British political 'Prince of Darkness' defends memoirs
British Labour politician Peter Mandelson Thursday defended the timing of the publication of his memoirs weeks before the opposition party elects a new leader, as the book went on sale.
In "The Third Man", Mandelson recounts his years as a key figure within successive Labour governments and his experience of the feud between Tony Blair and the man who succeeded him as prime minister, Gordon Brown.
Mandelson's often gossipy details of the two men's difficult relationship have provoked anger from former colleagues.
"I think you have to write these things when they are fresh in your mind and when they are relevant to a debate that's taking place," Mandelson told BBC radio.
With a four-month-long leadership contest to succeed Brown under way, the flamboyant former EU trade commissioner said he wanted to "give my views and analysis at a time when it is most relevant to the party".
But leadership contender Ed Miliband this week responded to the controversy of the book's imminent launch by calling on the party to start focusing on issues, and not personalities during the election campaign.
"We do need to move on from some of the psychodramas of the past, some of the factionalism that there was," Miliband told BBC radio on Tuesday.
In extracts of the book published by The Times newspaper, Mandelson -- nicknamed "The Prince of Darkness" by opponents for his behind-the-scenes influence -- claimed Blair once called Brown "mad, bad and dangerous".
Other extracts described how Brown's hopes of clinging to power after the election in May by forming a coalition with the centrist Liberal Democrats were scuppered by LibDem leader Nick Clegg, who said he could not work with him.
But Mandelson denied the book showed the former prime ministers and other Labour figures in a bad light.
"I do think it shows a very good and flattering picture of not just Gordon Brown and Tony Blair but others like me who helped them rescue the Labour party from what it was in the 1980s," he said.

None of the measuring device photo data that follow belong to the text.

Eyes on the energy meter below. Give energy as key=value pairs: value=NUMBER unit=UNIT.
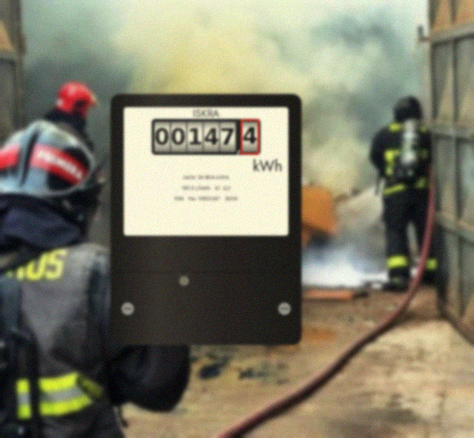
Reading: value=147.4 unit=kWh
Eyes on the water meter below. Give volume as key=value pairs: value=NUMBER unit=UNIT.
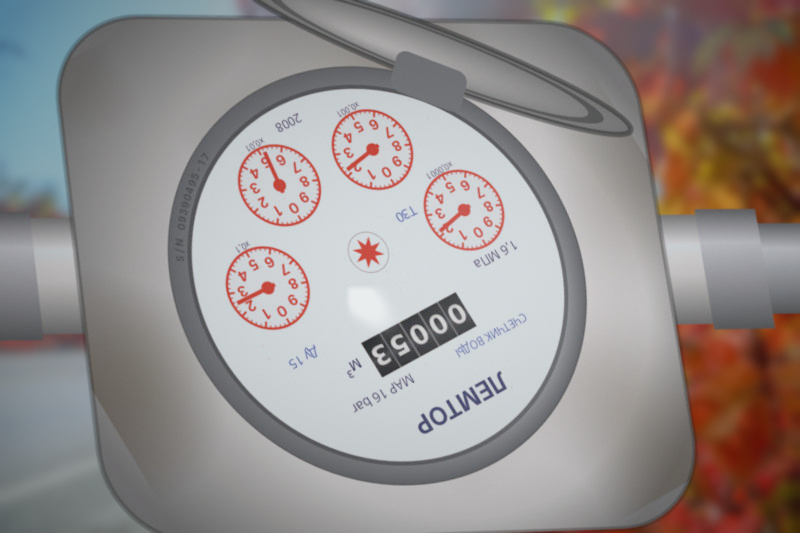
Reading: value=53.2522 unit=m³
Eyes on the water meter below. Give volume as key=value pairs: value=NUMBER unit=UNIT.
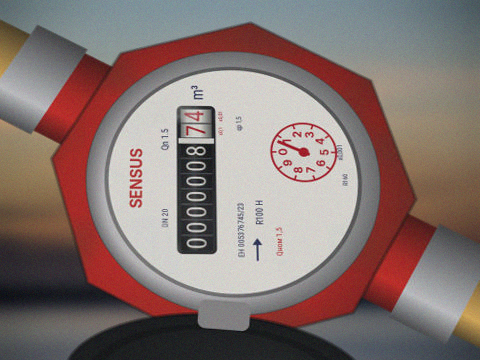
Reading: value=8.740 unit=m³
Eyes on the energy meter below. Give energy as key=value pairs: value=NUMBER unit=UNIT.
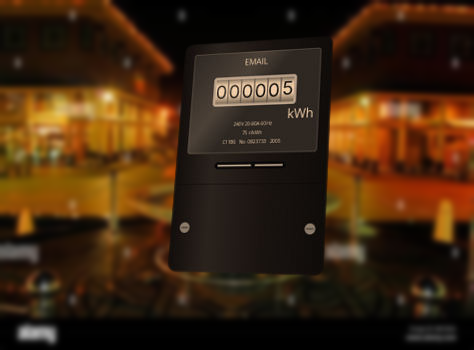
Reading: value=5 unit=kWh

In the latest excerpt from the book, Mandelson reveals he tried to push first Tony Blair and then his successor as prime minister, Gordon Brown, to be the first president of Europe.
Mandelson, who at the time was trade minister, promoted Blair's suitability for the job last year when the former premier's name was mentioned among potential candidates.
But when it became clear that Blair would fail to gain the support of enough European Union states, Mandelson turned his attention to Brown.
Mandelson admitted he had a double agenda, believing it would help Labour's bid for re-election if the unpopular Brown took up the new job in Brussels allowing the party to enter last May's general election with a new leader.
Brown is said to have told Mandelson: "If I stood, they would have me."
Mandelson wrote: "If it was true, it struck me that it would be good for Gordon, good for Britain and very possibly good for our electoral chances. 'Are you interested?' I asked him. 'It's a good job.'
"He quickly replied, 'No. No.' I let it drop."
European Union states eventually opted for the low-key Belgian prime minister Herman Van Rompuy as president, and Labour under Brown were voted out in the general election after 13 years in power.